O jovem contou que decidiu revelar os programas de inteligência à imprensa depois de chegar à conclusão que eram "abusos" contra o público, cometidos em nome da segurança e após esperar que o presidente Barack Obama cumprisse sua promessa de aumentar a proteção dos cidadãos contra essas práticas. "Mas o presidente continuou as políticas dos seus antecessores", lamentou Snowden.
O responsável por um dos maiores vazamentos de documentos sigilosos da história dos Estados Unidos - junto com o soldado Bradley Manning, que está sendo julgado por entregar milhares de telegramas diplomáticos ("cables") ao site WikiLeaks - é um ex-funcionário da CIA.

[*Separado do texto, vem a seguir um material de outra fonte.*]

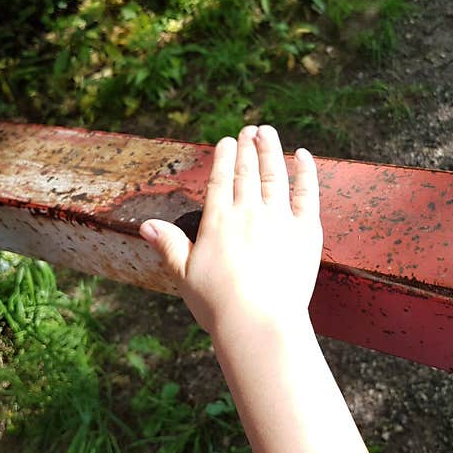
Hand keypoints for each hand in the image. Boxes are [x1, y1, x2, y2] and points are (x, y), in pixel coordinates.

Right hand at [140, 125, 322, 335]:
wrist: (259, 323)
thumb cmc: (219, 305)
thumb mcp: (185, 275)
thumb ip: (168, 245)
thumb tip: (145, 224)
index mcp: (219, 222)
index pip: (221, 180)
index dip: (224, 158)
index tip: (227, 141)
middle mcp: (248, 213)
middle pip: (247, 171)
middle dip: (248, 147)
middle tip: (249, 129)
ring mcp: (279, 219)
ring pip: (275, 174)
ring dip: (271, 150)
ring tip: (268, 132)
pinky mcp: (305, 231)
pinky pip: (307, 193)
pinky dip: (306, 171)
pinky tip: (303, 155)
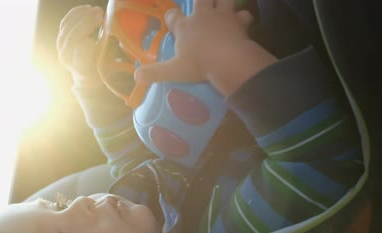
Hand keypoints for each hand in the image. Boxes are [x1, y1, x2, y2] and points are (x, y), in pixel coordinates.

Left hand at [57, 5, 104, 88]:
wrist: (87, 75)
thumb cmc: (97, 71)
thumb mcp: (101, 67)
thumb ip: (96, 55)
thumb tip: (88, 43)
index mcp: (72, 62)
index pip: (76, 47)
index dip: (88, 36)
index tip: (100, 28)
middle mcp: (62, 52)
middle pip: (71, 33)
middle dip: (87, 22)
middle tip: (101, 14)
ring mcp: (61, 42)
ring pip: (68, 24)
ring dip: (82, 15)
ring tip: (98, 10)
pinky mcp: (62, 34)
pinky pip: (67, 20)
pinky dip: (77, 13)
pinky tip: (89, 8)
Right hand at [135, 0, 274, 95]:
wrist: (227, 61)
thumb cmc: (198, 65)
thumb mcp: (173, 72)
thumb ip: (155, 73)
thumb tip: (137, 76)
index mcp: (184, 27)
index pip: (173, 16)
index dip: (172, 18)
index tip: (172, 21)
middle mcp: (202, 16)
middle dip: (202, 0)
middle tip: (203, 3)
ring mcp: (222, 17)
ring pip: (224, 0)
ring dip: (224, 2)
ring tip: (223, 5)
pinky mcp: (239, 22)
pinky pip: (244, 15)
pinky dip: (244, 17)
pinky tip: (244, 22)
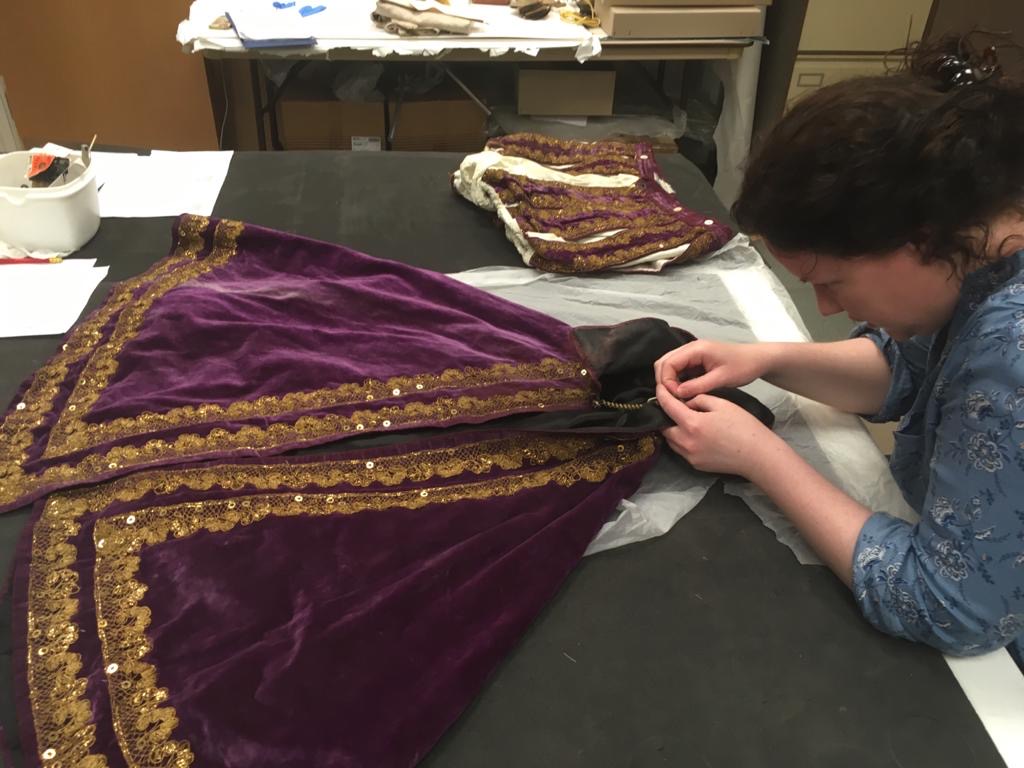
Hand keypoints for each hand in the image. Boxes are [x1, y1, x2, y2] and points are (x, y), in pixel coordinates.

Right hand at [654, 340, 772, 399]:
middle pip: (664, 362)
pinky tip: (684, 392)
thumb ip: (698, 386)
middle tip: (673, 398)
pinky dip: (677, 380)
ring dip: (669, 380)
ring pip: (670, 365)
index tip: (675, 397)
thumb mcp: (721, 379)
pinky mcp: (696, 360)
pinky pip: (679, 368)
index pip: (668, 363)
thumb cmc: (743, 367)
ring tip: (678, 396)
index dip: (667, 381)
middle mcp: (690, 348)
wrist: (758, 360)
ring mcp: (692, 353)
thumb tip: (676, 394)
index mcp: (696, 349)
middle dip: (664, 380)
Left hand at [655, 383, 778, 478]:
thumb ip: (699, 400)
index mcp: (692, 424)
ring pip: (671, 441)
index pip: (668, 407)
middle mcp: (686, 443)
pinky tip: (694, 434)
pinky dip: (682, 441)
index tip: (659, 389)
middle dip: (666, 416)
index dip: (661, 396)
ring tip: (684, 420)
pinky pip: (681, 451)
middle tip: (674, 407)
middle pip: (664, 428)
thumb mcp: (722, 404)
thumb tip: (687, 403)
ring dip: (673, 430)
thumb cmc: (743, 427)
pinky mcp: (696, 465)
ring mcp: (690, 456)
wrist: (757, 456)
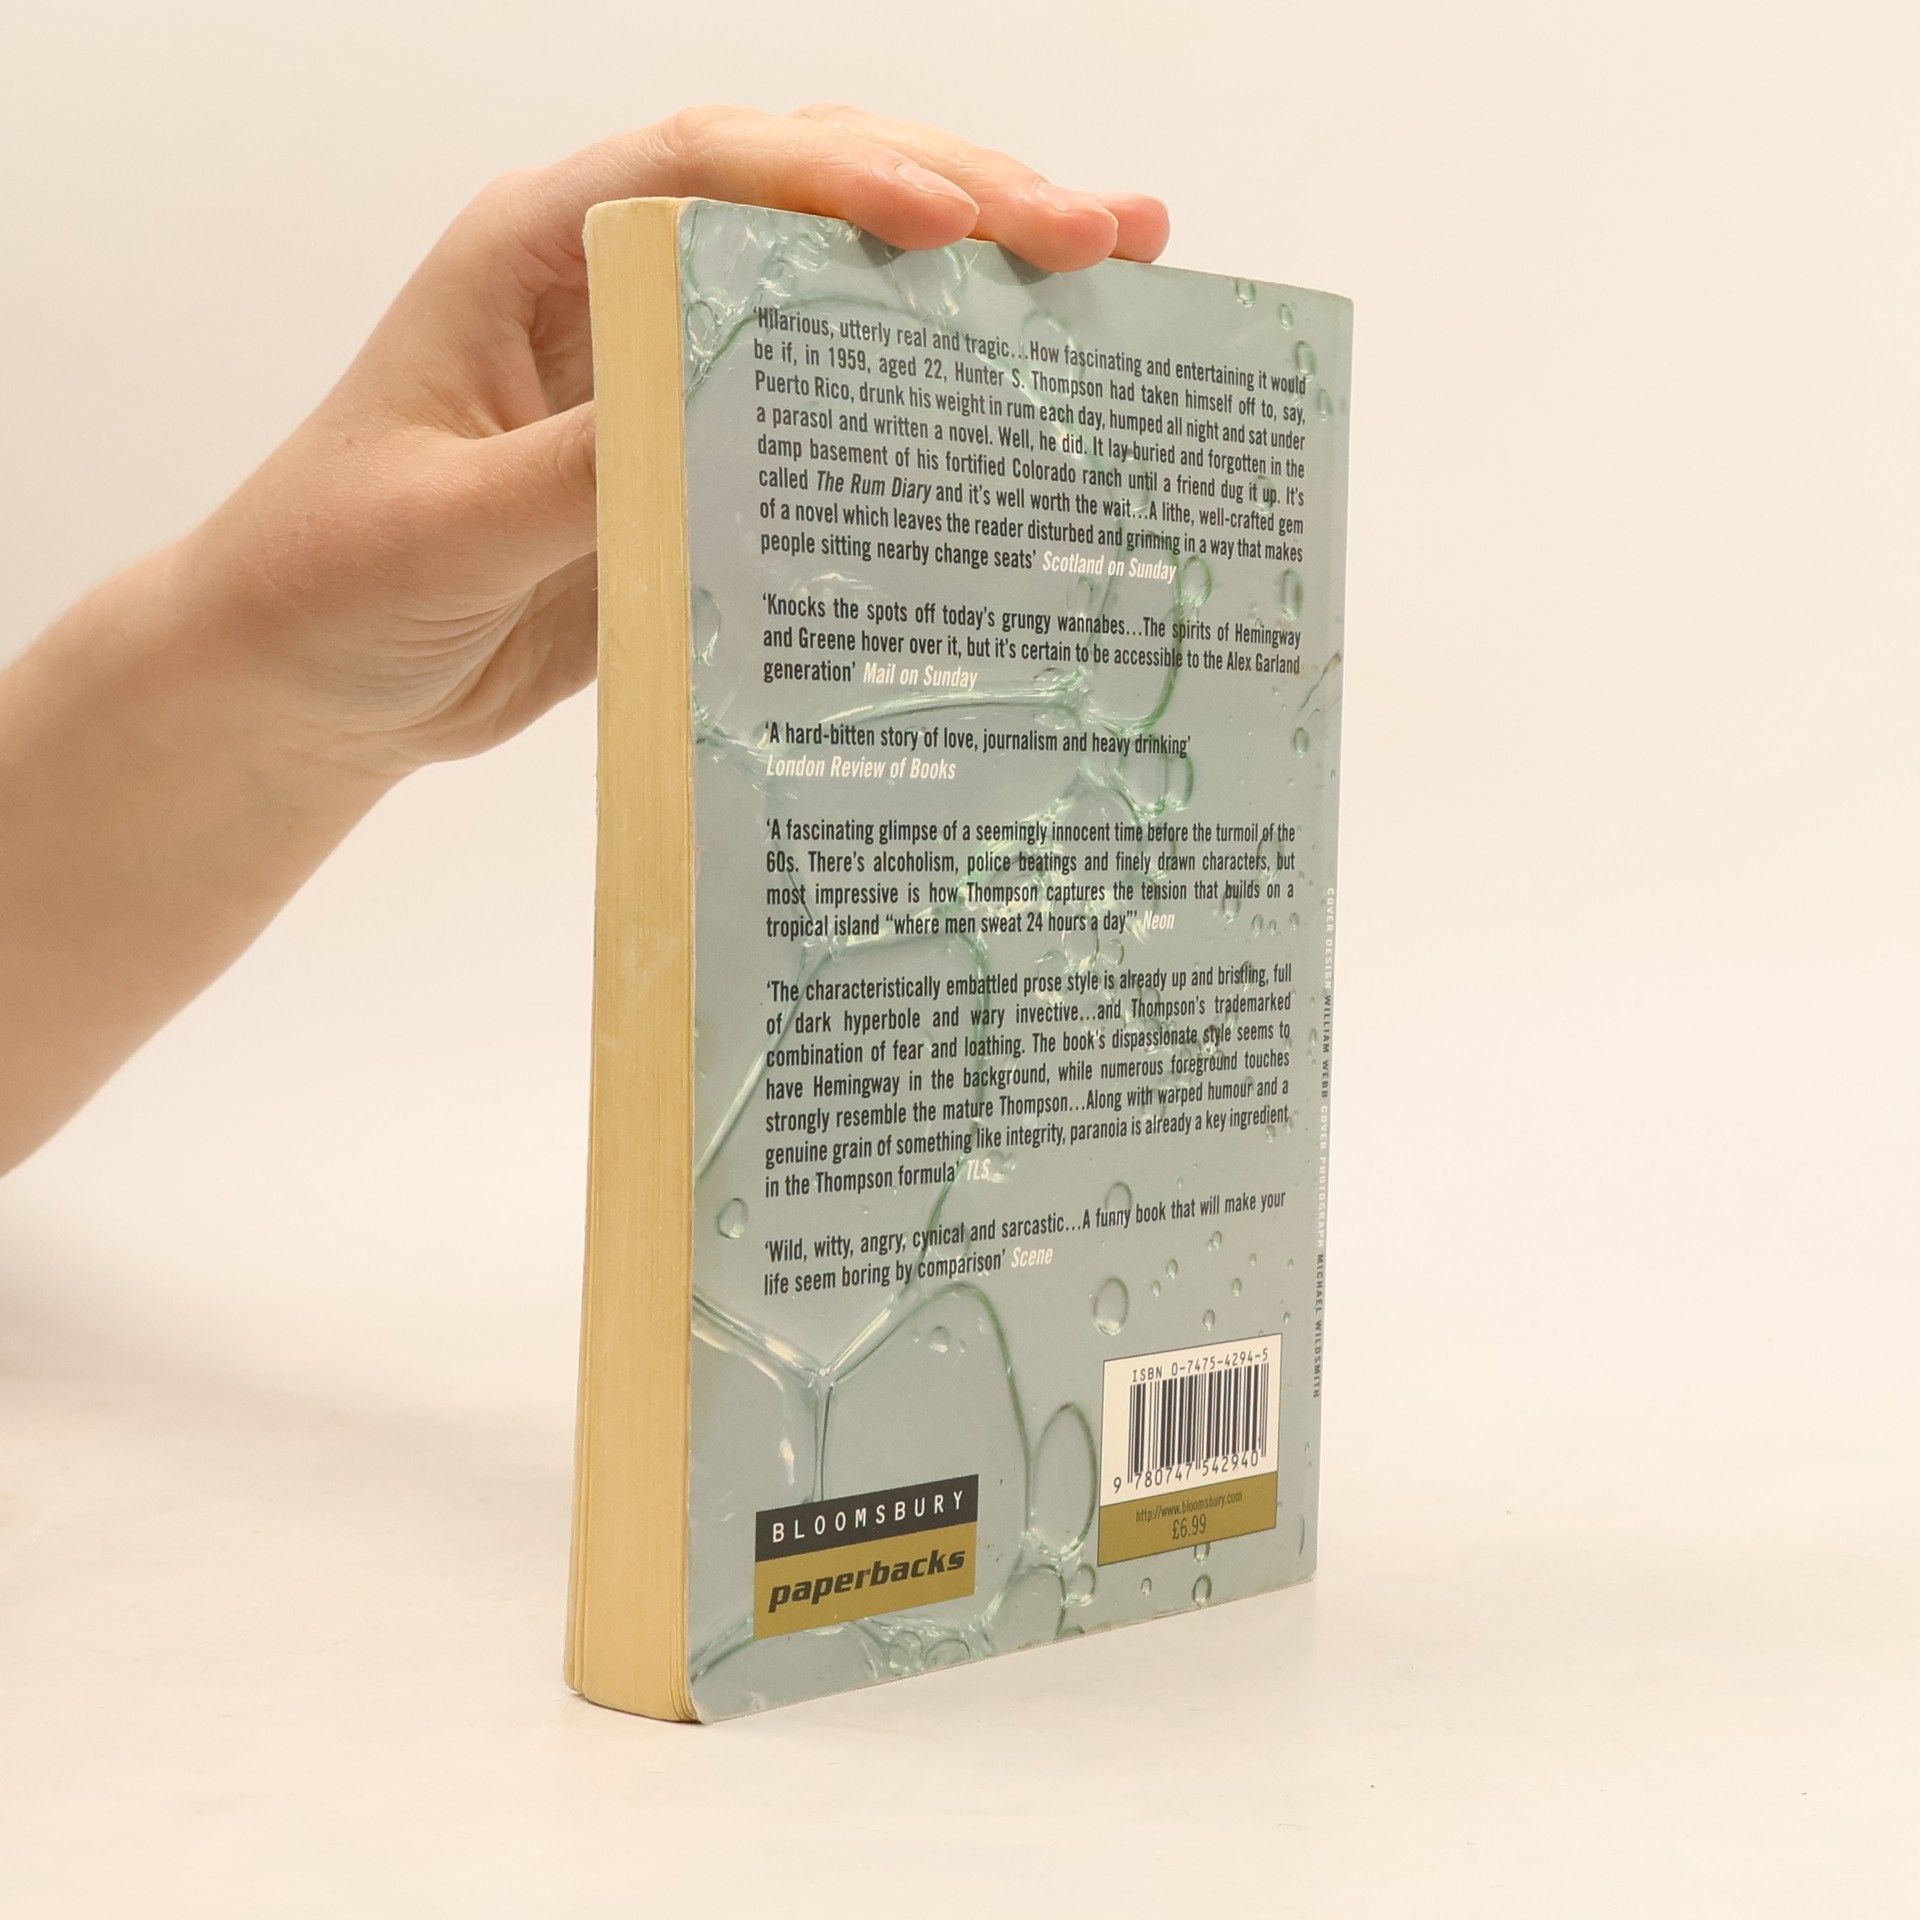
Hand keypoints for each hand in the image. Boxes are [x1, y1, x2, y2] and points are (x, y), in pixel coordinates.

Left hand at [186, 105, 1171, 781]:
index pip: (704, 172)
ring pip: (839, 288)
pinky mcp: (702, 460)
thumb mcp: (440, 527)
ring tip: (1114, 268)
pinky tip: (1023, 397)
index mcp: (534, 255)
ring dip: (975, 277)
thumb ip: (575, 468)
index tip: (954, 226)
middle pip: (805, 197)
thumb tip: (720, 416)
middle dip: (961, 199)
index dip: (838, 180)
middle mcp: (616, 288)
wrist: (310, 681)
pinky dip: (928, 394)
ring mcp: (670, 371)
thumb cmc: (329, 582)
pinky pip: (830, 410)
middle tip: (1104, 231)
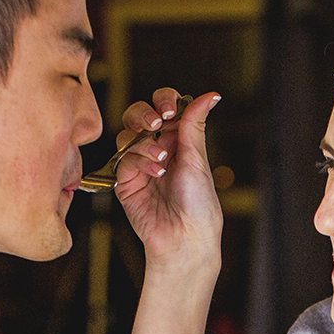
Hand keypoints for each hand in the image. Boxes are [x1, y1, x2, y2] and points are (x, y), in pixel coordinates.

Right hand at [113, 88, 222, 271]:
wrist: (185, 238)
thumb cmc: (198, 204)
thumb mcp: (197, 159)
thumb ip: (194, 124)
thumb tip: (210, 95)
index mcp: (179, 140)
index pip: (165, 107)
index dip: (164, 101)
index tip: (170, 110)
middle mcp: (158, 149)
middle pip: (139, 115)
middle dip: (144, 114)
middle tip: (157, 124)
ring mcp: (140, 165)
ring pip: (126, 134)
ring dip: (143, 142)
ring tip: (161, 160)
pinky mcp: (126, 181)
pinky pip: (123, 159)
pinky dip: (138, 161)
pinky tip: (155, 173)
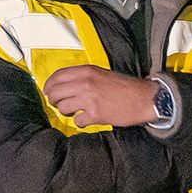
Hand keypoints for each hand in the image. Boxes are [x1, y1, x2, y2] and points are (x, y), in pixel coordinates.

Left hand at [41, 66, 160, 127]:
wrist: (144, 98)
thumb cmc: (125, 87)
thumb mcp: (102, 74)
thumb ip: (83, 77)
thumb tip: (65, 86)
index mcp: (87, 71)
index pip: (57, 76)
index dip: (49, 85)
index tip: (48, 91)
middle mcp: (85, 83)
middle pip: (55, 92)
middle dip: (53, 100)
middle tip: (58, 103)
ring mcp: (89, 99)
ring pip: (62, 107)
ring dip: (66, 111)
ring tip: (76, 111)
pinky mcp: (95, 114)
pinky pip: (77, 120)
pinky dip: (81, 122)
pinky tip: (88, 119)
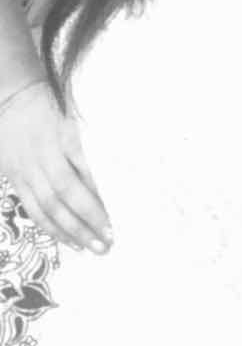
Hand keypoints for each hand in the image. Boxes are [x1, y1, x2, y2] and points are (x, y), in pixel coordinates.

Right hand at [0, 80, 112, 253]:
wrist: (11, 97)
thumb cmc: (53, 103)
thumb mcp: (77, 111)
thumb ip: (97, 137)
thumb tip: (126, 162)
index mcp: (63, 133)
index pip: (84, 167)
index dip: (99, 192)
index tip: (119, 211)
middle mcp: (44, 153)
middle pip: (66, 192)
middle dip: (89, 218)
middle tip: (110, 239)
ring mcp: (27, 168)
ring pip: (49, 206)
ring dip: (72, 231)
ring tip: (94, 248)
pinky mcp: (16, 178)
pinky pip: (33, 208)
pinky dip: (51, 228)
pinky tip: (70, 241)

Ele disse ter agido em defesa do interesse público e pela proteção da vida privada dos cidadãos. Snowden disse ao "Guardian" que nunca quis manter o anonimato: "Estou consciente de que vou pagar um preço pelas minhas ações".
"Meu único objetivo é informar as pessoas sobre o que está sendo feito em seu nome e o que se faz contra", justificou, acrescentando que "a NSA mente sistematicamente para o Congresso a respeito da magnitude da vigilância que exerce nos Estados Unidos".
"Captamos mais comunicações eletrônicas nos Estados Unidos do que na Rússia. Vocês não imaginam tudo que se pode fazer. O alcance das suas capacidades é assustador", afirmou.
Há três semanas, teve de deixar a mulher, com quem tinha "uma vida muito confortável" no Havaí, com salário de US$ 200 mil ao ano, e se mudou para Hong Kong antes da divulgação dos vazamentos, relatou ao jornal.
"Estou disposto a sacrificar tudo isso, porque não posso, na minha alma e na minha consciência, permitir que o governo dos Estados Unidos destrua a vida privada, a liberdade da Internet e as liberdades fundamentais de todo o mundo com esse enorme sistema de monitoramento que está sendo realizado secretamente", disse ele.
Nascido em Elizabeth City, na Carolina do Norte, Snowden viveu com a família em Fort Meade, Maryland, onde fica a base da NSA. Na entrevista, ele revelou que não concluiu seus estudos de Informática na Universidade de Maryland. Em 2003, se alistou no Exército e começou o treinamento para se juntar às forças especiais, em nome dos mesmos princípios que hoje evoca para revelar os documentos secretos: "Queria combater no Iraque (...) para ajudar a libertar os iraquianos da opressão".
Depois de um acidente, no qual quebrou as duas pernas, ele abandonou o Exército e conseguiu seu primeiro emprego, como segurança, em um dos prédios secretos da NSA, no campus da Universidade de Maryland.
Mais tarde, foi contratado pela CIA, para trabalhar na segurança dos sistemas de informática. Seu conhecimento de Internet e seu talento como programador fizeram sua carreira avançar rapidamente e foi enviado para Genebra.
Ele trabalhava para a NSA há quatro anos, como funcionário terceirizado para diversas empresas, como a Dell, ou Booz Allen Hamilton, seu último patrão.